In the network scenario in the network, you can use the internal LAT locallat.txt file to override the central internal network settings if it is necessary. In general, network scripts in the network do not create significant problems for the Firewall client. The most significant improvement that ISA 2004/6 Firewall client has over previous versions (Winsock Proxy Client 2.0 and ISA Server 2000 Firewall Client) is that you have the option to use an encrypted channel between the Firewall client and ISA firewall.

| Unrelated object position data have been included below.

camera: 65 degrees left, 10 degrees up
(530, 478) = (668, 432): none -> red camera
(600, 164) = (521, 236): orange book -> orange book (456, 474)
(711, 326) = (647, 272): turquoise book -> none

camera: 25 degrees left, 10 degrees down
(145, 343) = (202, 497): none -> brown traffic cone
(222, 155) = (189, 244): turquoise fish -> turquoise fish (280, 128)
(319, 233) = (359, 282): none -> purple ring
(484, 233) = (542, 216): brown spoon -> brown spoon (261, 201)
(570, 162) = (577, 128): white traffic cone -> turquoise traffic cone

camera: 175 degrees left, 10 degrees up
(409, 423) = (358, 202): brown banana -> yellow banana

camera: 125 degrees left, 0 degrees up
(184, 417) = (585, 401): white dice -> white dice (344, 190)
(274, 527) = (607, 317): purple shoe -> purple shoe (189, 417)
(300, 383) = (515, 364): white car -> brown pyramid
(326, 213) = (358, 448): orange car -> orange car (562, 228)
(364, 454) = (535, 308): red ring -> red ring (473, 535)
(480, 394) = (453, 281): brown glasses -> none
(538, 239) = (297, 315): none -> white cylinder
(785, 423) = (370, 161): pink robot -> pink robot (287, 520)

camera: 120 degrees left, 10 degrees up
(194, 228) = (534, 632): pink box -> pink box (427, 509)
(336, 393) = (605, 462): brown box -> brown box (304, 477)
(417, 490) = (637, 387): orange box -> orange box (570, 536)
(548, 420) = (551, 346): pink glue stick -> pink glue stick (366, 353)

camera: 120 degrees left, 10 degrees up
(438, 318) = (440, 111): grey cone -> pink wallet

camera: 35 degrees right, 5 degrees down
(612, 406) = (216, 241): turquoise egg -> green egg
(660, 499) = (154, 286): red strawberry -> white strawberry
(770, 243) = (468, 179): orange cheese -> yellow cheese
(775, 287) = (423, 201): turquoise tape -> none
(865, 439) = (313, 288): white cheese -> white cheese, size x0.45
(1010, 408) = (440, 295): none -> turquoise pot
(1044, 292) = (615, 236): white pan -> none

Remember, the Firewall client sends transparent user credentials to the ISA firewall. The ISA Firewall client encrypts the channel to keep it secret. Note that you can optionally configure the ISA firewall to allow communications that are not secure and secure.

Note :

If Internet Protocol security (IPSec) transfer mode is enabled for a network so that the Firewall client machine uses this mode to connect to the ISA firewall, you may feel abnormal or connection problems. anticipated. If Firewall client in the network does not perform as expected, disable IP routing at the ISA firewall's user interface. In that interface, open the server, expand Configuration , click the General button. In the details window, click Define IP Preferences . On the IP Routing tab, verify that the Enable IP Routing check box is not ticked . Note that disabling IP Routing can significantly reduce SecureNAT clients' performance, requiring access to secondary connections.


Conclude

In this article we have introduced you to the ISA firewall's Firewall client software. The Firewall client performs as a Winsock proxy client application that the remote control network's Winsock application calls to the ISA Firewall. The ISA Firewall firewall service then delegates connections to the destination requested by the client. The Firewall client supports protocols that have multiple primary and secondary connections and do not require specific protocol definitions if an 'open all' access rule is created. Most importantly, the Firewall client can send computer name information and use it to the ISA Firewall and this information is stored in logs and reports so you can get detailed information about what users are doing. Existing with Internet connection, for most applications and protocols, things that cannot be done with a computer are configured as Web proxies or SecureNET clients. In addition, the Firewall client sends the application image name to the ISA Firewall so that you can easily decide whether the prohibited application is being used by the user.